Short problem A: Name every poet mentioned in the passage about Tang poetry.

Passage given:
────────────────────

One very revealing part of the Tang legacy is the handful of poems that Li Bai and Du Fu wrote to each other. Poems about friendship or those exchanged between friends were a standard element of the Tang poetic canon. But the poems between Li Bai and Du Fu have an incredible poignancy as they say so much about how these two great poets saw themselves and each other. Just imagine, for example, how meaningful it would be if Shakespeare and John Donne happened to exchange a few personal sonnets. So in a way, we have been permitted a much more intimate glimpse into the hearts and minds of these Tang poets even at such great temporal and cultural remove than we have of the most renowned poets in our own tradition.

Let me start first with one of Li Bai’s poems About Du Fu. As far as I know, Li Bai wrote a total of three poems about his younger colleague whereas Du Fu (ever the eager younger brother) wrote eight or nine such poems in return. Of course, they may have exchanged others, which have been lost over the course of the last 1200 years. Nonetheless, I think it’s somewhat revealing of the timbre of their friendship that of the contemporaneous poems we have from them, it seems their friendship was pursued more at Du Fu’s initiative.

────────────────────

Records from a dataset
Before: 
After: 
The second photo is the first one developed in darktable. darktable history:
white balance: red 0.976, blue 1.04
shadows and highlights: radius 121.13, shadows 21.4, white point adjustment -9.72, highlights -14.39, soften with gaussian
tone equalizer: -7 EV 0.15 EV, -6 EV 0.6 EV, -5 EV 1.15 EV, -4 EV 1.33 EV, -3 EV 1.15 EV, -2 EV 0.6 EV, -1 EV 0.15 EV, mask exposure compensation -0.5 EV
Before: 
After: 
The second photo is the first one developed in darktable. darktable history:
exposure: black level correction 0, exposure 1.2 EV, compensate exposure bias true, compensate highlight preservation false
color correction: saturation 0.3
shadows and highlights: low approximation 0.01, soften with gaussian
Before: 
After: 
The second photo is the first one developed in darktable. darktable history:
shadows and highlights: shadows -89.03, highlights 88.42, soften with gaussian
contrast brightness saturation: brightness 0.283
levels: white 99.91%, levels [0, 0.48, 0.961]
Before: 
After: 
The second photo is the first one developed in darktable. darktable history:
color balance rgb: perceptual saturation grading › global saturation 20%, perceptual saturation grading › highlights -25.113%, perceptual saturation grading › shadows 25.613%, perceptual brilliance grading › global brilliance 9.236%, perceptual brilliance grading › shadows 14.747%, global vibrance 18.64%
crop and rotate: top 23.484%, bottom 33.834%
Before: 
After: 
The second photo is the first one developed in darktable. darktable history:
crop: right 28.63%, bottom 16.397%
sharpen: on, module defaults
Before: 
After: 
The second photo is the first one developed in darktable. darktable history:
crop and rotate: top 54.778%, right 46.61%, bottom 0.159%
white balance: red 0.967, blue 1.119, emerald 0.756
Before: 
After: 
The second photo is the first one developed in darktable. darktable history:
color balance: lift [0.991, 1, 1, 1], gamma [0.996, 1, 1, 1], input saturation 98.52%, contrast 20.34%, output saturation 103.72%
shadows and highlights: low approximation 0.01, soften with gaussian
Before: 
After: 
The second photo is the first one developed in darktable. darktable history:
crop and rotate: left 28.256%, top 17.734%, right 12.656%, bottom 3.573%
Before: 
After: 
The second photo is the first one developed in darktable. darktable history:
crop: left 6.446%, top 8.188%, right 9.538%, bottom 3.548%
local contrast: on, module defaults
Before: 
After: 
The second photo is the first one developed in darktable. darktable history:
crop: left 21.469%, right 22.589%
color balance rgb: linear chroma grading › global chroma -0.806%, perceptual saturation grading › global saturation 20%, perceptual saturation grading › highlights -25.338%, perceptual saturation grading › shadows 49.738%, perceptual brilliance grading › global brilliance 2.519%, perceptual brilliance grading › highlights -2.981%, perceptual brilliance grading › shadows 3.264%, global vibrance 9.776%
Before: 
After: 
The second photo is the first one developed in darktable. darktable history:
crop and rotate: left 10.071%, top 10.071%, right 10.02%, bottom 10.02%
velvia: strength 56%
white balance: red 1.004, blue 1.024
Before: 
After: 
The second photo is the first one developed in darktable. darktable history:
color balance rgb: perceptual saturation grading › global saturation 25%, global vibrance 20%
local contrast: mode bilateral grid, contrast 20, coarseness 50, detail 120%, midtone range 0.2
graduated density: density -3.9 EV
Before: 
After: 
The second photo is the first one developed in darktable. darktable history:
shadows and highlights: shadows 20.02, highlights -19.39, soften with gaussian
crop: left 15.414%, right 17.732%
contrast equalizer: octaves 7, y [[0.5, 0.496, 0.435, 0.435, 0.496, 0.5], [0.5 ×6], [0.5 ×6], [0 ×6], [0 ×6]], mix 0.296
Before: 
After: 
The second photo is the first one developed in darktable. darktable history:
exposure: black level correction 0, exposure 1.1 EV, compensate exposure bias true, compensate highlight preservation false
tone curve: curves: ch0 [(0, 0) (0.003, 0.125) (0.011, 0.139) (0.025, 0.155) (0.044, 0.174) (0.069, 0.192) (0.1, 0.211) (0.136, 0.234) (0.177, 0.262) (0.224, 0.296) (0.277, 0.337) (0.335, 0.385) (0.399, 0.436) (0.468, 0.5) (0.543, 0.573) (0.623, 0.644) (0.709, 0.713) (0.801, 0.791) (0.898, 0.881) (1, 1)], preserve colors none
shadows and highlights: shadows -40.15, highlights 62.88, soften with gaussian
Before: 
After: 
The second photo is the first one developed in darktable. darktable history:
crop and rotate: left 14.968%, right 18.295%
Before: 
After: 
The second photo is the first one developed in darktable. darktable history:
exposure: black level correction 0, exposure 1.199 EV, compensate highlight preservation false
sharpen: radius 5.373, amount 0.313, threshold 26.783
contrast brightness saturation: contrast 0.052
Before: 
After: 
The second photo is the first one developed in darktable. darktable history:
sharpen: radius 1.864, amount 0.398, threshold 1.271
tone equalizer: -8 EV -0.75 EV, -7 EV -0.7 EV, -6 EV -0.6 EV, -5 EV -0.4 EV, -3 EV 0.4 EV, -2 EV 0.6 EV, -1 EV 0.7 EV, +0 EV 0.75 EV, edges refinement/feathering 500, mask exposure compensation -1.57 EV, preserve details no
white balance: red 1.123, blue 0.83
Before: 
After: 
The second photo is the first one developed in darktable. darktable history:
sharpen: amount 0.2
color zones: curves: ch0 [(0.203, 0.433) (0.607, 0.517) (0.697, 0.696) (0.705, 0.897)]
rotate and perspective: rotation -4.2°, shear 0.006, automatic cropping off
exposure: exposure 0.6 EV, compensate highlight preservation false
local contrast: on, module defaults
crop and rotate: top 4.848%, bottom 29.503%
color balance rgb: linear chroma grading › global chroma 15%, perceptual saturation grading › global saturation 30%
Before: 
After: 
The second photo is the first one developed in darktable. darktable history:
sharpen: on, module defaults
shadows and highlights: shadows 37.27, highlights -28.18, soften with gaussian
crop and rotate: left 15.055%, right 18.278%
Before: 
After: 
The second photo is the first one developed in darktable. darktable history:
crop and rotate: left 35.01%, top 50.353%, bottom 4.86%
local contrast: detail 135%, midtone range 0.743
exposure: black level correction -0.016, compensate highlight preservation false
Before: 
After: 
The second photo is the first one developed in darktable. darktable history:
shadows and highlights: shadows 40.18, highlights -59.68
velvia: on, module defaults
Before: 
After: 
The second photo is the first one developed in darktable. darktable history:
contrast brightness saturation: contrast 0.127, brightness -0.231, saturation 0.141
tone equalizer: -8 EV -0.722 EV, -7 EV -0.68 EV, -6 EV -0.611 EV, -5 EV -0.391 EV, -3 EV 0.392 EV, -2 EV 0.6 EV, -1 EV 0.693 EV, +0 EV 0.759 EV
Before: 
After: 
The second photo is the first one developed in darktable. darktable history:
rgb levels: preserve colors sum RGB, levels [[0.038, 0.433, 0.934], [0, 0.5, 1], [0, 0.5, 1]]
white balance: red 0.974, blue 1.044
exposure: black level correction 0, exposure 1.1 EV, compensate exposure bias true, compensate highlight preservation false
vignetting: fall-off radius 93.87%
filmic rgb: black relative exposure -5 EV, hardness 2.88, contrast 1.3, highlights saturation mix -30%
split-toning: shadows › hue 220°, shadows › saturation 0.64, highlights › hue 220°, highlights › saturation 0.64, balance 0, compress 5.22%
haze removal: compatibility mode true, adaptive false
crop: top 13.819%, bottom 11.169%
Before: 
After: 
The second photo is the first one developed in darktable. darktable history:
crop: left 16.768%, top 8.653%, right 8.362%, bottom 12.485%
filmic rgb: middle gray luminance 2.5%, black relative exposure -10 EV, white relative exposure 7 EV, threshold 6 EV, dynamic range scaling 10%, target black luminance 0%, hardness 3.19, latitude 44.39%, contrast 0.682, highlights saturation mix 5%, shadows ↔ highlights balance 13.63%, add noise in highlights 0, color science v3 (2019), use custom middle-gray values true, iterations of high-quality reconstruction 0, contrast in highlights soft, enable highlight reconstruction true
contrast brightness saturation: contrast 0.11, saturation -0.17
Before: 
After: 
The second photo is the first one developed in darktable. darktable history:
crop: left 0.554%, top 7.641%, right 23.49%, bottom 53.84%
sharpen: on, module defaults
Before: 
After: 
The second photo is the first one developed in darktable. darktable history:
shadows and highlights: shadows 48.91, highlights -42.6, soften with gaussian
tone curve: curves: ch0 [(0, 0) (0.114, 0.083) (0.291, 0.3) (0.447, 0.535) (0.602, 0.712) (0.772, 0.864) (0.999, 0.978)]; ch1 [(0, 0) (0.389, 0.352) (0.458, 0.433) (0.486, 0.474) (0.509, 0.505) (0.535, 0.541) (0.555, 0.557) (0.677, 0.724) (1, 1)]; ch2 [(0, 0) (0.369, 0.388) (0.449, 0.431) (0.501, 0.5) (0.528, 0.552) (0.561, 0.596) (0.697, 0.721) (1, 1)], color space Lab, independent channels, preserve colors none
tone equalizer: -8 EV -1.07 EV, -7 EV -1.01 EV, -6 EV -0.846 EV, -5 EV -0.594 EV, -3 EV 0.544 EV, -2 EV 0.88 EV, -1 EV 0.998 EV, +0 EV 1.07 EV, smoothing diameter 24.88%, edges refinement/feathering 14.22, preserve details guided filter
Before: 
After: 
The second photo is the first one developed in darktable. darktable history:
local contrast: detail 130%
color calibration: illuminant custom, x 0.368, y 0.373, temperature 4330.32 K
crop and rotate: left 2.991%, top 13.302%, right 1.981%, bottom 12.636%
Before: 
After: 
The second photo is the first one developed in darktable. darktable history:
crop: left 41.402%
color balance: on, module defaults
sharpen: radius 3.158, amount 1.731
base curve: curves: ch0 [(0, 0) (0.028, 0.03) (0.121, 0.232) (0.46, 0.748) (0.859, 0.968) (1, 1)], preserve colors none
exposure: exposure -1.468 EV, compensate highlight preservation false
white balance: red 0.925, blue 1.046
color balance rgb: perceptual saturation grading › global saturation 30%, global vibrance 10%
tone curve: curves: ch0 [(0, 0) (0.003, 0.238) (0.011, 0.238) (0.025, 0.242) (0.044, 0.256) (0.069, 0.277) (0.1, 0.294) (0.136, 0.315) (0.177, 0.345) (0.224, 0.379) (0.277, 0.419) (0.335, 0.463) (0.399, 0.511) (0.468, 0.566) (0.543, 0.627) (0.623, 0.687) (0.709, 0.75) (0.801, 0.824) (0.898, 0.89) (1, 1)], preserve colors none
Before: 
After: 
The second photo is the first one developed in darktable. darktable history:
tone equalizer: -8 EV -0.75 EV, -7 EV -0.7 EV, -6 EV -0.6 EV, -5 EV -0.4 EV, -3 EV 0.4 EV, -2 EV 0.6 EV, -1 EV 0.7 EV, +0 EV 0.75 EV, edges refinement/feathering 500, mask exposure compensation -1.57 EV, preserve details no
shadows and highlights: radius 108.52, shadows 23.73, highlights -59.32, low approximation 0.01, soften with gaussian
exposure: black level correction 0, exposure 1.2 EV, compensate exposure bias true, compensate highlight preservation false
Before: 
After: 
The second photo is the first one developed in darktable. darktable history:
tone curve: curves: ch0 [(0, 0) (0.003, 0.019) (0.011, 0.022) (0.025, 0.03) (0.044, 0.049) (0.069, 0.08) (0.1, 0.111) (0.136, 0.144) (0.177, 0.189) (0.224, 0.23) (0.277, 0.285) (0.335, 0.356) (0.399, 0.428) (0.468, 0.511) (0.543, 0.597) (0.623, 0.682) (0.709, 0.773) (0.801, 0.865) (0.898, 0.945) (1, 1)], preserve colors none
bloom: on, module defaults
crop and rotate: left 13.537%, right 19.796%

────────────────────

Short problem B: Extract the entries word for word, from the very first line of the entries down to the line containing "crop and rotate: top 23.484%, bottom 33.834%", with both of those lines included.

Correct output A: Li Bai, Du Fu, Shakespeare, John Donne

Correct output B:
Before: 
After: 
The second photo is the first one developed in darktable. darktable history:
white balance: red 0.976, blue 1.04
shadows and highlights: radius 121.13, shadows 21.4, white point adjustment -9.72, highlights -14.39, soften with gaussian
tone equalizer: -7 EV 0.15 EV, -6 EV 0.6 EV, -5 EV 1.15 EV, -4 EV 1.33 EV, -3 EV 1.15 EV, -2 EV 0.6 EV, -1 EV 0.15 EV, mask exposure compensation -0.5 EV
Before: 
After: 
The second photo is the first one developed in darktable. darktable history:
exposure: black level correction 0, exposure 1.2 EV, compensate exposure bias true, compensate highlight preservation false
color correction: saturation 0.3
shadows and highlights: low approximation 0.01, soften with gaussian
Before: 
After: 
The second photo is the first one developed in darktable. darktable history:
shadows and highlights: shadows -89.03, highlights 88.42, soften with gaussian
contrast brightness saturation: brightness 0.283
levels: white 99.91%, levels [0, 0.48, 0.961]
Before: 
After: 
The second photo is the first one developed in darktable. darktable history:
color balance rgb: perceptual saturation grading › global saturation 20%, perceptual saturation grading › highlights -25.113%, perceptual saturation grading › shadows 25.613%, perceptual brilliance grading › global brilliance 9.236%, perceptual brilliance grading › shadows 14.747%, global vibrance 18.64%
crop and rotate: top 23.484%, bottom 33.834%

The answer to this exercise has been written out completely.